D.C. Budget Will Pass - 2010 is the Last Time City Will Have to Get Congressional Approval for Its Budget

September 29, 2010

WASHINGTON, DC -- Congresswoman Eleanor Holmes Norton (D-DC) announced that the District's local budget will be passed by Congress in a continuing resolution this evening, allowing the District's FY11 budget to become effective at the beginning of the fiscal year, which begins on Friday, October 1. Congresswoman Norton expects that her D.C. budget autonomy bill, which is included in a pending House appropriations bill, will also pass this year, freeing the District's budget from the congressional approval process.

"My pending budget autonomy bill would enable the District to implement its local budget upon enactment by the city, without coming to Congress, for the first time since the city was established," said Norton. "With great joy, we mark today as the last time the District's local budget will require congressional approval if my budget autonomy bill passes. Budget autonomy would give the District several great advantages it has long sought and needed. Without the D.C. budget here, it would be very difficult for Congress to pass noxious anti-home rule riders. Of great importance, the District would be able to make more accurate financial predictions and to manage its own money free from congressional interference."

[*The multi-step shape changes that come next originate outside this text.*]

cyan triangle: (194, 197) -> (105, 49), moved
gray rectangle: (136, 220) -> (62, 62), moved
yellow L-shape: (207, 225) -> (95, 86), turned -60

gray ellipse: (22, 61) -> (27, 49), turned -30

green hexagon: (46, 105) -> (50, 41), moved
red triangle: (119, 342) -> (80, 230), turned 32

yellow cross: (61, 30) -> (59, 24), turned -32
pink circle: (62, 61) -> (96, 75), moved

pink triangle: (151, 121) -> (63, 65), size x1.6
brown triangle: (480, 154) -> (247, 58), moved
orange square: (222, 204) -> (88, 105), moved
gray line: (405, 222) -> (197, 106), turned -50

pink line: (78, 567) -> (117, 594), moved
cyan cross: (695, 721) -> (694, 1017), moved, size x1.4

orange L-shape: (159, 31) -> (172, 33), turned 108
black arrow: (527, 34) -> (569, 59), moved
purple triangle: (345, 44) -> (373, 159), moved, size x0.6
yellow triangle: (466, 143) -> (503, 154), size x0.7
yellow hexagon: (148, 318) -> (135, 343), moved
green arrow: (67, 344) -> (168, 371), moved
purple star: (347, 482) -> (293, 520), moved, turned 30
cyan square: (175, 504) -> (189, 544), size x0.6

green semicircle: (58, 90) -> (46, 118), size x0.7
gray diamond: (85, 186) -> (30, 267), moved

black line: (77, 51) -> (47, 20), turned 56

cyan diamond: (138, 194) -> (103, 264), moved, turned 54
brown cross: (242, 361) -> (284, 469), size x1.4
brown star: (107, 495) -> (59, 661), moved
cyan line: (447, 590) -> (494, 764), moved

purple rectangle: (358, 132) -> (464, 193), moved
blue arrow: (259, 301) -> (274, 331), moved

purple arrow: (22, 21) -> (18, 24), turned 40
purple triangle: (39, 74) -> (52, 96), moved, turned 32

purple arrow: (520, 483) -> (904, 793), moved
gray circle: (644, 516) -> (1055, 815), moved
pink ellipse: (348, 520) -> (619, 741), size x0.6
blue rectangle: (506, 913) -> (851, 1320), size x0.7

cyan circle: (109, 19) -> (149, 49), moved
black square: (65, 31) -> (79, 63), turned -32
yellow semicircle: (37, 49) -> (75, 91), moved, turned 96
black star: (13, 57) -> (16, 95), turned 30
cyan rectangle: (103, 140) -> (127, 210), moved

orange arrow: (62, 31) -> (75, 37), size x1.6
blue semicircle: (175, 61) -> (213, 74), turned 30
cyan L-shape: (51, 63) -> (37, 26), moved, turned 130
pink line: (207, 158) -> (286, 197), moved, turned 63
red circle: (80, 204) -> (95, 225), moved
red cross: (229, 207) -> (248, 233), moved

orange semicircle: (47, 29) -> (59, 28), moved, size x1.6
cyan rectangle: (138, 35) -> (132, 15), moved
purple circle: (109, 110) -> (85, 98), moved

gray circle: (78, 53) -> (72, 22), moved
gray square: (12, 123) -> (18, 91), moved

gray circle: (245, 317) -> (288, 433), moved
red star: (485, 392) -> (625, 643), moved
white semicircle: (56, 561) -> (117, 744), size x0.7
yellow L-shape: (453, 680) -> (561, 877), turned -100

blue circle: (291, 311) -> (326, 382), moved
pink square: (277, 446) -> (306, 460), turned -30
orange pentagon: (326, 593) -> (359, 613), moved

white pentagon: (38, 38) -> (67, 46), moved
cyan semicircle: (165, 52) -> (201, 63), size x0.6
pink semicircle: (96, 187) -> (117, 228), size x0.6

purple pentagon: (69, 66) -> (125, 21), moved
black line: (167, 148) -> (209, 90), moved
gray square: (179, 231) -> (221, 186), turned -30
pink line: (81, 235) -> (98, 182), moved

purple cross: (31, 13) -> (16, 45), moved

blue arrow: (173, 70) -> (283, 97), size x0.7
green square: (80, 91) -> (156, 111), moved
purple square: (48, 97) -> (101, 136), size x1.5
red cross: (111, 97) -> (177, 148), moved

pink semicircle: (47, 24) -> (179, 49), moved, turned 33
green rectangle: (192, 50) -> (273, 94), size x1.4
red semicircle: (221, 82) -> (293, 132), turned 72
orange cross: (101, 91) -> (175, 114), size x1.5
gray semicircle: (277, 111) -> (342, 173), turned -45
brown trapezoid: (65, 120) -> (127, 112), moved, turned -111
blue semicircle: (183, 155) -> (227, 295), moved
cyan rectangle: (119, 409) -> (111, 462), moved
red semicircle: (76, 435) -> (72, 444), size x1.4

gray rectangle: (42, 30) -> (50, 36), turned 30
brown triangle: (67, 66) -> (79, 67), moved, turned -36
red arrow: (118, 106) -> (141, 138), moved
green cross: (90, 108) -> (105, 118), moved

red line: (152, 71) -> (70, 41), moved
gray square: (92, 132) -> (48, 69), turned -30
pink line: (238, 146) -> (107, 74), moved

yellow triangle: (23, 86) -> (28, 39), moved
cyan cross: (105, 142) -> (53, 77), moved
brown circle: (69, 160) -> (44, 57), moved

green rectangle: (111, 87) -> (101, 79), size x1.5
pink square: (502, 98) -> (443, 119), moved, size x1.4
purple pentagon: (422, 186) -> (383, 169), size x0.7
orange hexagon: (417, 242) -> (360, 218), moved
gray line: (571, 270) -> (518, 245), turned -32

Among the other benefits of budget autonomy are reducing the risk premium on D.C. bonds caused by the uncertainty of the congressional approval process; and reducing the countless operational problems, large and small, that result because the city's budget cannot be implemented when passed by the city.

Under current federal law, the District's local budget does not take effect until Congress affirmatively approves it. The District also gets a small federal appropriation, which, like other federal spending, will continue at FY10 levels pending passage of the regular federal appropriations bill.